Figures from Nielsen released this week pointed to the strongest UK grocery sales in five years thanks to the heatwave.

Separate data from the Kantar Worldpanel also showed supermarket sales spiking over the 12 weeks to the 15 July, with credit given to “the prolonged hot weather”.

Yet official data from the Office for National Statistics showed an unexpected fall in retail sales volumes in June, with the agency saying that “consumers stayed away from stores and instead enjoyed the World Cup and the heatwave”.

So is the heatwave likely to boost retail sales, or not?

And will it have any positive effect on the wider economy?

Why would a heatwave spur spending?

For the obvious reasons.

People buy things they need to cope with or enjoy the hot weather.
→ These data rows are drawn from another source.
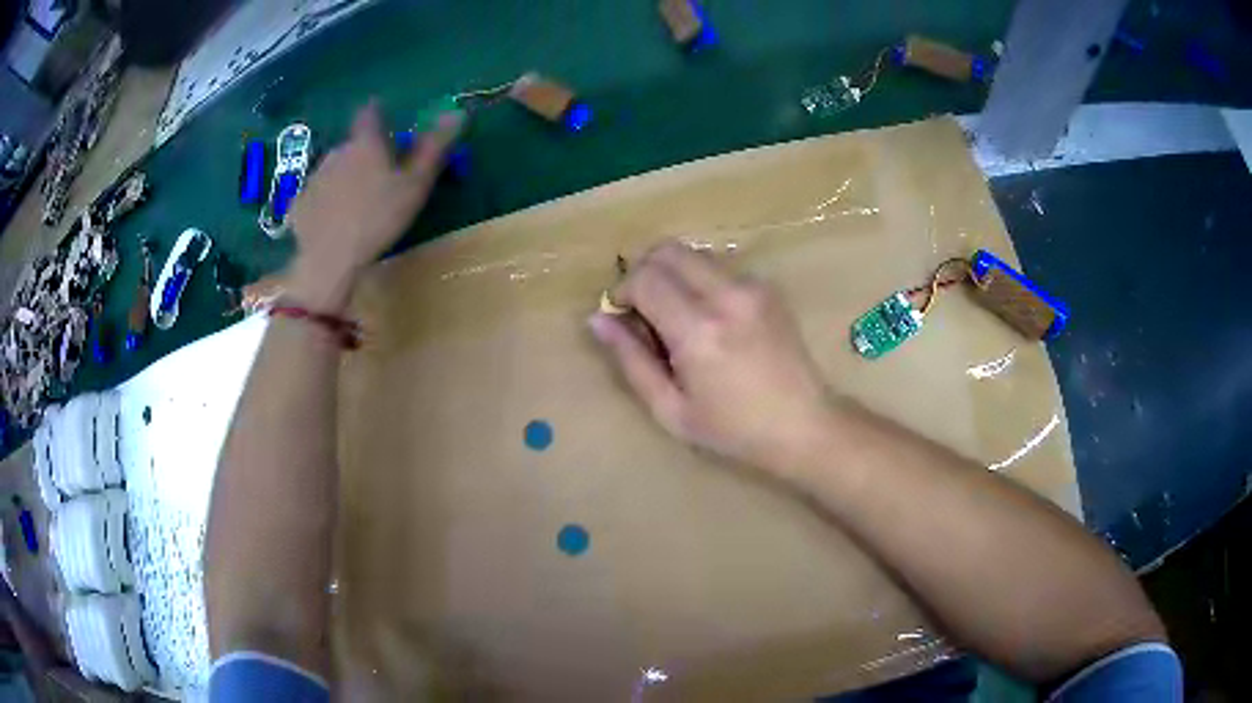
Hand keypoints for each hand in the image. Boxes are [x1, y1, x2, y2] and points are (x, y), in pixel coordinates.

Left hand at [287, 101, 462, 310]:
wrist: (329, 260)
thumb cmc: (378, 218)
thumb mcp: (416, 185)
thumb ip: (435, 148)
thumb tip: (457, 112)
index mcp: (365, 143)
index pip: (370, 112)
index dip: (380, 116)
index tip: (389, 130)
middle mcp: (337, 151)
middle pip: (354, 144)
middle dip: (366, 154)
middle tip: (381, 180)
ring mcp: (314, 177)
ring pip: (335, 169)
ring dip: (346, 178)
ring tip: (358, 206)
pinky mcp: (299, 203)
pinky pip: (318, 195)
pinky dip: (327, 202)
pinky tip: (335, 223)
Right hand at [590, 241, 834, 474]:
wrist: (803, 425)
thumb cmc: (732, 429)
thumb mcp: (670, 409)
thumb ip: (631, 360)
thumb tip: (597, 319)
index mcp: (698, 331)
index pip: (644, 278)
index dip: (622, 291)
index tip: (623, 315)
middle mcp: (726, 296)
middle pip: (668, 250)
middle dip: (644, 271)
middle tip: (644, 307)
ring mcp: (752, 287)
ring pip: (695, 254)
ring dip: (674, 274)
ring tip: (677, 315)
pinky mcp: (768, 288)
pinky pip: (721, 267)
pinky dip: (702, 281)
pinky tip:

Kantar says that Britons stocked up on items such as barbecue firelighters, alcohol and sun cream.

Domestic tourism can also get a boost.

There’s also the feel-good factor. If people are happier because of the hot weather the theory is that consumer confidence will be higher and they will spend more in the shops.

But economists stress that the economic impact can be ambiguous.

“It is a bit of a double-edged sword,” says Howard Archer of the EY Item Club.

“On the positive side, it obviously boosts demand for food and drink, most notably for barbecues. It can also lift demand for summer clothing, particularly if the weather has not been great before the heatwave occurs. Sales of outdoor recreational goods, sunglasses, suntan [lotion], fans etc will also be boosted. However, extended fine weather may also deter people from going to the shops or even sitting indoors and ordering online.”

“A lot of ‘additional spend’ [in a heatwave] is no such thing,”  says Simon French of Panmure Gordon.

“Pubs are taking spend share off restaurants and food spend is also a rotation of spending patterns rather than volume increase.”

Mr French is also sceptical of the consumer confidence boost channel.

“The [aggregate UK household] savings ratio being so low means that the ability for consumer confidence boost to translate into additional spending is limited. You can make a stronger argument for the weather impact when households have latent capacity [but] most indicators suggest they haven’t.”

Other economists point out that hot temperatures can adversely affect workers’ productivity levels.

How big of a part of the economy are retail sales?

According to the ONS, roughly £400bn was spent on retail sales, including fuel, in 2017.

Total GDP last year was around £2 trillion, meaning retail sales account for roughly a fifth of the economy.

So a decent performance from retail sales in a quarter can deliver a significant boost to overall growth. Indeed, despite the slippage in June, the ONS estimates that over the second quarter retail sales were still up 2.1 per cent.

That alone should deliver 0.4 percentage points to second-quarter GDP growth.

That’s very useful after growth slumped to just 0.2 per cent in the first quarter.

So hot weather can generally be expected to boost growth?

Not necessarily.

The UK had a very hot summer in 2003. And GDP grew rapidly in the second half of the year.

However, there was a marked growth slowdown in 2004, which signals that any household consumption boost was merely expenditure brought forward rather than being additional.

The last comparable UK heatwave to the current one was in the summer of 1976.

GDP did grow extremely quickly in the second half of that year, rising by 1.2 per cent in the third quarter and 2.1 per cent in the final quarter.

However, that bounce followed recession in 1975 and coincided with the country’s bailout by the IMF, which very likely had more influence on GDP volatility over that period than the hot weather.